The backings of the album are actually still reminiscent of the Levert-Sweat-Gill (LSG)
recordings over 10 years ago,
but Johnny's singing is the real thing, and the main course here. The backing vocals are occasionally spoilt by typical
autotuning of current R&B trends, and on the title track Johnny "duets" with a talk box by
Sean Cooper, but otherwise you can hear top form singing like in the heyday of soul music.
The opening track Your Body is probably meant to clone the overall feel of My Body track
by LSG, with a cliched R&B chorus and typical autotuned backing vocals. The first single release
Behing Closed Doors also starts in a very high-tech drum machine beat, but Johnny turns
this R. Kelly-type of R&B ballad into a passionate bedroom churner. Johnny has started to do
also falsetto singing in recent years, and while on the previous album he still didn't convince with
his higher register at all, on this particular track he does a pretty good job switching his baritone into
high falsetto every now and then.
Members of New Edition visit on the following track, and I have to say that they haven't matured
a bit in 20 years - they still sound like teenage boys! And autotuning doesn't help, indeed.
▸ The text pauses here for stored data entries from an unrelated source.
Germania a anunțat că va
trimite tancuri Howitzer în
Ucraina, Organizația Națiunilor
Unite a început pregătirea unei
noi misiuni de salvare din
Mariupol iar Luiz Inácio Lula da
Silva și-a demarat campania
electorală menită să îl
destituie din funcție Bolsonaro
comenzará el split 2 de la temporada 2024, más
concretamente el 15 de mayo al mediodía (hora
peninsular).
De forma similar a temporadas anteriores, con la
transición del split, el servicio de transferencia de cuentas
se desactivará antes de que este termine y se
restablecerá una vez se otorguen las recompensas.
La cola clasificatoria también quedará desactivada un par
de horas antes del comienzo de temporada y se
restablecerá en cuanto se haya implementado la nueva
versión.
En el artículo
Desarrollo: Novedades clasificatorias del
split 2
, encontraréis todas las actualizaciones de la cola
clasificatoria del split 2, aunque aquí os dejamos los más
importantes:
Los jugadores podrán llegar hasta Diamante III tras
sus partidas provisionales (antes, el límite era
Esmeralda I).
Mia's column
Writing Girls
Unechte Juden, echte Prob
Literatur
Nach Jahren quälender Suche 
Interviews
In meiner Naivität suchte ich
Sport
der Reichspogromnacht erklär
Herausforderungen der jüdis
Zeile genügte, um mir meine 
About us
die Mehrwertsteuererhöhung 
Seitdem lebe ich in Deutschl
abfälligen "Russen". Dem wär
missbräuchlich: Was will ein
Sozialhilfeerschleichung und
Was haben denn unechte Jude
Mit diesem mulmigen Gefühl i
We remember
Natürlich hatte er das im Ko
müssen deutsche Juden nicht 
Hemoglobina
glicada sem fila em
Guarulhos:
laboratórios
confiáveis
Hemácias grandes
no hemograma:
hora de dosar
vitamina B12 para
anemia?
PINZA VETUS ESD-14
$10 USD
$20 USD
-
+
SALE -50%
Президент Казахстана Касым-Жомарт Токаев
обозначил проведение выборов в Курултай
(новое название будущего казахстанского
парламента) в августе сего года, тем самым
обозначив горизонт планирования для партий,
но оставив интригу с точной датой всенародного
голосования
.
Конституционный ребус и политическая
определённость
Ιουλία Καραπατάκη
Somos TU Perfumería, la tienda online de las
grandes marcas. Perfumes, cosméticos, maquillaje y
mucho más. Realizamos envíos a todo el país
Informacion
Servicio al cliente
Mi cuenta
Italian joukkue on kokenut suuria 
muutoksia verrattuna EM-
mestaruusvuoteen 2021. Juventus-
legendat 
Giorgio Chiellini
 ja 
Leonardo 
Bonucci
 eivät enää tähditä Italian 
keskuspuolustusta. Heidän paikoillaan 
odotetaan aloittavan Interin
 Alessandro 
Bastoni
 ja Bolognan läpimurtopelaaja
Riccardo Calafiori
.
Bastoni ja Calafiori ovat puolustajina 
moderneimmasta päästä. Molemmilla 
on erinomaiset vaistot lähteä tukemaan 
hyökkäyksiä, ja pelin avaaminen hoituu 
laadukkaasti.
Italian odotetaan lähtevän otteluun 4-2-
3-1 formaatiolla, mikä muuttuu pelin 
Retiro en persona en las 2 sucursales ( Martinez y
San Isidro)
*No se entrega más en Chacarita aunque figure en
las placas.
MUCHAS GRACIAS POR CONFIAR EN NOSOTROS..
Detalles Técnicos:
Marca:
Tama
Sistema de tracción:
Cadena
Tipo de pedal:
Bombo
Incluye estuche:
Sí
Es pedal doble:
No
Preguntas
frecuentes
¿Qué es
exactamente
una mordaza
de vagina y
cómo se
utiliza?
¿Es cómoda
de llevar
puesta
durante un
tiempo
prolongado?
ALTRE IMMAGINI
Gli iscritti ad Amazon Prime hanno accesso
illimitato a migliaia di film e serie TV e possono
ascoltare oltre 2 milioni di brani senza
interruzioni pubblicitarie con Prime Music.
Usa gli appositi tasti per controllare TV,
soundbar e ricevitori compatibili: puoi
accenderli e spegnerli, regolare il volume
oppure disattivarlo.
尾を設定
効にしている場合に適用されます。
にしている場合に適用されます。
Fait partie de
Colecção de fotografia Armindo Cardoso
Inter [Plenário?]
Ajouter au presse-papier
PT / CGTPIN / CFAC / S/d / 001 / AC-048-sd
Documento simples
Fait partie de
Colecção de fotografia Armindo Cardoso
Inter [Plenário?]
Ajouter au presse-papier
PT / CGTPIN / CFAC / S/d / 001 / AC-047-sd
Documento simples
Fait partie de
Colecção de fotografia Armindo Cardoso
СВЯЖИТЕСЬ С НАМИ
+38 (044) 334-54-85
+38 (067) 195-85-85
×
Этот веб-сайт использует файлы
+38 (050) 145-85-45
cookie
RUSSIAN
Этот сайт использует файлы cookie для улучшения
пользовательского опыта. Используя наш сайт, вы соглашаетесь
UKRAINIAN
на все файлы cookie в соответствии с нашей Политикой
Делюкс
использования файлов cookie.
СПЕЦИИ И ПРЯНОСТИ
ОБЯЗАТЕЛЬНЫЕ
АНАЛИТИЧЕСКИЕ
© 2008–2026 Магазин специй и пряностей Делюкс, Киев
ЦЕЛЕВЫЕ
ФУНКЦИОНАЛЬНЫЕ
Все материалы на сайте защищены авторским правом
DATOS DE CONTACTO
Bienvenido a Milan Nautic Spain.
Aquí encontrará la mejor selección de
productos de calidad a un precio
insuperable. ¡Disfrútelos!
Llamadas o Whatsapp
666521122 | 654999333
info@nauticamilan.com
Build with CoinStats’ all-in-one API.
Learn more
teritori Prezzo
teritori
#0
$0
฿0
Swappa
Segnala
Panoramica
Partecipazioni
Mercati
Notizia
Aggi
But Johnny Gill does not need autotuning, unlike Ralph Tresvant!
Johnny's falsetto - baritone dialogue continues on What Is This, and it demonstrates that Johnny is
really in his element while ad-libbing the old-time preaching over the simple beat. The title
track Game Changer is co-written by Babyface, and it combiness typical Babyface-style
pop softness into Gill's rough vocalising and talk-box voices. A mixture of old and new, indeed.
Charles "Chuck" Harmony's ballad tune 5000 Miles is set in a slightly more
atmospheric backdrop, and the composition is one of the best on this album. The same guy is responsible
for the next track You Choose Me, which represents a more typical contemporary R&B sounds
both melodically and in its musical setting. Some lively piano playing color the otherwise computerized
backing.
When did you last time heard a decent uptempo R&B tune? Frankly, I hadn't heard a one in several years,
but Role Play is a really compelling, dynamic upbeat mover with a superb bassy groove.
Strung out also contains some delicous bass lines over the otherwise more typical R&B backdrop.
A couple of mediocre R&B ballads follow, and the album closes with a rather odd, house-ish techno dancer Guinevere.